Here I heard Paybac lamenting from a telephone equalized vocals “real love aint
real” for the hook. He talks about this bad bitch he did stuffs with. This song
has a lot of something that sounds like dithering. No emotional appeals at all.
This track sounds like someone was just discarding empty drink cans then Paybac
was rapping to the sound it made. This sound tastes plastic, like someone chewing
raw golden morn; you don’t get the sweet taste at first few chews, and you have
to patiently chew further.
6th track, The
Nazarene ft Jumar is another hip-hop rap. The verses sounded so dry (I mean
unedited) except for something that had its low ends completely taken off by an
analogue equalizer. With a clean delivery Paybac talks about doubts on his career
by people around him. He mixes pidgin with pure English. Jumar in the hook adds
his crying vocals that often sound so sweet to the hearing. This track also has
a lot of sampled voxes and dj scratch adding more swag to it. I could cry along
with Jumar if only the producer permitted him to sing a little longer.

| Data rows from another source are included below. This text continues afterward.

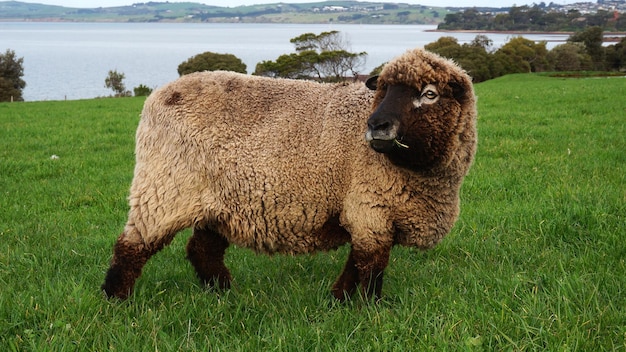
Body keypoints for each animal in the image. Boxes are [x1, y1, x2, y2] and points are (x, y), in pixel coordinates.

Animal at [101, 48, 472, 302]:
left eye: (429, 94)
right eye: (380, 90)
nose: (376, 125)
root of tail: (158, 95)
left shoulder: (370, 214)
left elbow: (358, 262)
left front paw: (339, 300)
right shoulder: (370, 209)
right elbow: (371, 266)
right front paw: (368, 308)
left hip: (219, 201)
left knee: (201, 250)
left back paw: (225, 293)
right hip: (165, 188)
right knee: (131, 245)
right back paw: (115, 298)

‘Beautiful Seed’ ft Danny Gomez,
Ruby Gyang and Charley X is a jazz hip hop track that takes us back a little to
the real hip-hop era, that unadulterated era when hip-hop was just hip hop,
that 2pac era, you know what I’m saying. Here Paybac talks about this beautiful
seed which he succeeded in describing as an unrealized dream, an expectation or
an unborn child, like he’s expecting a baby soon. He tells this seed about his hustles
and the way life is hard around here. Second verse was taken by Charlie X:
nigga has a clean moving tongue that pronounces the words clear enough.
The 8th track “Waiting
Game Reprise ft. XnO” is way soulful; soulful rap I’ll call it, same chord
movement as track 4 with female choir vocals that comes on and off periodically.
It has these male rap vocals from Xploit and ODC spit out lines that are
capable of touching the heart. After that came Paybac’s vocals which always
reminded me of those masks (Scary, weird, abnormal). Whenever I think of those
masks, the first thing that comes to my mind is abnormal. The hook was briefly sung
by female vocals that sounded like Ruby Gyang’s from an equalized mic system
with more sense of space (room reverb) unlike the verse rap vocals; this was
where the grand piano keys appeared and left before you could notice it. I
heard Paybac make reference to Jayz, sounded like he was listening to a lot of
Jayz lately.
In the accompanying eBook, he
tries to describe himself and his life. He skillfully encrypted the real
message in foreign sentences; a word combination that an inattentive reader
will not decrypt. The real idea being communicated was actually hidden under
different ideas which were barely related, and that was why every paragraph
seemed meaningless at first glance. All the works of art in this BSS need a
second look to be able to drive in the message. Initially after listening to
the album the first time with no real sense harvested, I felt reading the eBook
will explain it better. This eBook ended up leaking this Trojan horse into my
brain and I got confused further.
BSS is not an album that will
capture the illiterates, its an album for the learned. It doesn’t cut through a
lot of music lovers. But this album is obviously a fine wine for lovers of
weirdness, lovers of rap music, patient people. BSS communicates the mind of an
average / mid age gang star out in the street tryna make it, drilling his own
money well into life.
This album will obviously capture
more of intellectual human beings. It doesn’t give you a first impression excitement,
but the skillful deliveries will obviously make you stick around till the end.
BSS is more of poetry than music;
Charlie X did a great job here too. Enjoy listening to it too.